The scheme consists of three advanced water treatment plants – located at Bundamba, Luggage Point and Gibson Island – that can purify secondary treated wastewater to exceed drinking water standards by passing it through seven barriers, including microfiltration, reverse osmosis and advanced oxidation by UV radiation.
The scheme is not currently producing water as South East Queensland (SEQ) is experiencing a high level of water security, which is expected to continue over the next decade and beyond.
In June 2013, Seqwater and the Queensland Government decided to place the Western Corridor Recycled Water Scheme in care and maintenance mode. The decision benefits all water customers in SEQ by helping to limit the annual increase on bulk water charges as a direct saving to households.
The scheme can be restarted when required as one of our drought response measures, assisting with long-term water security for the region. For more information about our operating strategy for the water grid, including the Western Corridor Recycled Water Scheme, see our 30-year Water for life plan.
How the scheme works
Raw water is transferred from wastewater treatment plants. These treatment plants remove a significant amount of impurities and micro pollutants.
Pre-treating involves coagulation, flocculation and the removal of bacteria and phosphorous.

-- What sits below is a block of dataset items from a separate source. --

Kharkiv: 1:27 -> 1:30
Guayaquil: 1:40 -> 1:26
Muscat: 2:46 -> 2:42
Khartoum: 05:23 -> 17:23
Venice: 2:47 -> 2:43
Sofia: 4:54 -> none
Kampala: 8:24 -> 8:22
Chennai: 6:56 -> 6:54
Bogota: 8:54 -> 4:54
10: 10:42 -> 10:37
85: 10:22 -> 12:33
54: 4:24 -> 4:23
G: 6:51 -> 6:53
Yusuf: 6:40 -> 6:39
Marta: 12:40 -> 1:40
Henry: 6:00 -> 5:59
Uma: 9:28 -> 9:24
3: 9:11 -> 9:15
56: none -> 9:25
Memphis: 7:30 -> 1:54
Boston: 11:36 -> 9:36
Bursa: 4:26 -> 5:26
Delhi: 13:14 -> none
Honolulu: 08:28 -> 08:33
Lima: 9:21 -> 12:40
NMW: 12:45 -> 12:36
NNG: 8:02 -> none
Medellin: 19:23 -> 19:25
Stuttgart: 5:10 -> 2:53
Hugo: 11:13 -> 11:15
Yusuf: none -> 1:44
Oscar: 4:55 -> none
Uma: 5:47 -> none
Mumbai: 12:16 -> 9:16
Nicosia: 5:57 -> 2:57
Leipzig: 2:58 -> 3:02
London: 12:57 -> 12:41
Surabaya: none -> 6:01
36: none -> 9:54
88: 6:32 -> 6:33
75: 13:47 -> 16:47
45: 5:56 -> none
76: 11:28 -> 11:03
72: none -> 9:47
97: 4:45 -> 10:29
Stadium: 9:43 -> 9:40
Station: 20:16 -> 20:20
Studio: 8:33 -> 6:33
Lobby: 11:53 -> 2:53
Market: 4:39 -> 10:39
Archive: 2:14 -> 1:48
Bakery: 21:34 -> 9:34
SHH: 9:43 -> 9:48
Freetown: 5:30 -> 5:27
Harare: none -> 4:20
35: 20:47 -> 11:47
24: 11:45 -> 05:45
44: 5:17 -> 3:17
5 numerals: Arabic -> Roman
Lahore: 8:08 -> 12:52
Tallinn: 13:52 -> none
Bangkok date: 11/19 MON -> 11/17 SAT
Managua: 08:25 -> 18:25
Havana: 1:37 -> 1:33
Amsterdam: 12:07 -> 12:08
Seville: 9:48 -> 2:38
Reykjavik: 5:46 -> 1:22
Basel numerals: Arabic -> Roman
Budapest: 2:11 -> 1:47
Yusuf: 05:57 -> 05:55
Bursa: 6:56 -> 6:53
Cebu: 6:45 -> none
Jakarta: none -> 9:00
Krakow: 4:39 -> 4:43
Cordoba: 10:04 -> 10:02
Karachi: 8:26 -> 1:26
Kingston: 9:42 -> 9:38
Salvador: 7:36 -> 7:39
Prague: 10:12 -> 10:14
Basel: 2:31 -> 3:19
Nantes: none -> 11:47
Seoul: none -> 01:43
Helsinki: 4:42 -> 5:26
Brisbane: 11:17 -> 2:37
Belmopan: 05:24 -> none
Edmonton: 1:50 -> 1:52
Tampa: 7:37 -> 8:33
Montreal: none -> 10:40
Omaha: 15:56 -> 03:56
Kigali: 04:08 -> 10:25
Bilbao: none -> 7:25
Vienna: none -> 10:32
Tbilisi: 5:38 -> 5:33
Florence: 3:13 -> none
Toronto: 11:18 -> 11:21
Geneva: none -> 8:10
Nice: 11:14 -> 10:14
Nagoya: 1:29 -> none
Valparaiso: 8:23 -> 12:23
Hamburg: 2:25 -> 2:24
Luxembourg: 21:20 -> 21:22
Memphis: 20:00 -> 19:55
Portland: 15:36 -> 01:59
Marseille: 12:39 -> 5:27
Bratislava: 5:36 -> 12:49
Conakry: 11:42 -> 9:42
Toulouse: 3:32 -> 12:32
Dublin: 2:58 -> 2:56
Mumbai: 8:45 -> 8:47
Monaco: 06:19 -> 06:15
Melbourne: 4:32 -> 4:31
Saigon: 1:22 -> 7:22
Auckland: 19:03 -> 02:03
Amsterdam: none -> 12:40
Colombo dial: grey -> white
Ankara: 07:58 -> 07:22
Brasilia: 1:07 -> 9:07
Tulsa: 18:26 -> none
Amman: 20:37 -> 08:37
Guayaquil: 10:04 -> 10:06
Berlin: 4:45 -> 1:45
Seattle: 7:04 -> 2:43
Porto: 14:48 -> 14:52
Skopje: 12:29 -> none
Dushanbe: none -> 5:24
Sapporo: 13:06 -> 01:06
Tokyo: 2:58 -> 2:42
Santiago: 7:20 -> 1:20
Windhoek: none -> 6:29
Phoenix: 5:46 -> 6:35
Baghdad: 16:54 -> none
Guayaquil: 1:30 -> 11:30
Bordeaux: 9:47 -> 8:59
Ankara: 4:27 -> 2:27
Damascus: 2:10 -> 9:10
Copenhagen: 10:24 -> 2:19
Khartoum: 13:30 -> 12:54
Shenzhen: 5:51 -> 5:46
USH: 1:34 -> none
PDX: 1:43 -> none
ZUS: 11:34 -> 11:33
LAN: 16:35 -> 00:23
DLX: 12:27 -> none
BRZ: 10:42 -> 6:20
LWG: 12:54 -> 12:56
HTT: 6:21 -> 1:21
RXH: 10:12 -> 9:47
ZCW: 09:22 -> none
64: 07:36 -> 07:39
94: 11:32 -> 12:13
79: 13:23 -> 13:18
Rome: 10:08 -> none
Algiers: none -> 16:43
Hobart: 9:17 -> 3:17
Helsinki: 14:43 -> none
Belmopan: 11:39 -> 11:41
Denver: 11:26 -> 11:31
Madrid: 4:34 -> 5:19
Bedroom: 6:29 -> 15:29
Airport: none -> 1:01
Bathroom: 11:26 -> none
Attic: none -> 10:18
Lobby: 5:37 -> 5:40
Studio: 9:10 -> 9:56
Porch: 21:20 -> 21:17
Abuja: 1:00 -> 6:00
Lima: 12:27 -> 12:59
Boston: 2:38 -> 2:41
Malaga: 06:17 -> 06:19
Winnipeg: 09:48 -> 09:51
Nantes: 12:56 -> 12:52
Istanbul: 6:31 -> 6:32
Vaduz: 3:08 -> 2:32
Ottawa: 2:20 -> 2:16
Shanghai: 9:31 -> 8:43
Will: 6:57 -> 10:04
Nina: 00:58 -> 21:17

Microfiltration involves passing wastewater through very fine hollow fibre membranes 0.1 to 0.4 micrometres in size (human hair ranges in size from 20 to 200 micrometres in diameter) that remove particulate matter, protozoa and some viruses. After passing through the membrane, the filtered water mostly contains dissolved salt and organic molecules.
Reverse osmosis involves forcing filtered water through a special membrane at high pressure to remove impurities such as dissolved salts, viruses, pesticides and most organic compounds. The membrane acts like an artificial kidney. RO produces water of a higher level of purity than drinking water. It is the same process used to desalinate seawater.
Advanced oxidation exposes the water to ultraviolet light combined with hydrogen peroxide to sterilise and eliminate remaining organic compound traces. The UV intensity is around 300 times that of the sun’s rays.
Stabilisation prevents corrosion of piping and pumping equipment, involving the addition of lime and carbon dioxide to return the water to its original levels of hardness and alkalinity. Disinfection involves adding chlorine to prevent biological growth in water pipes and storage tanks.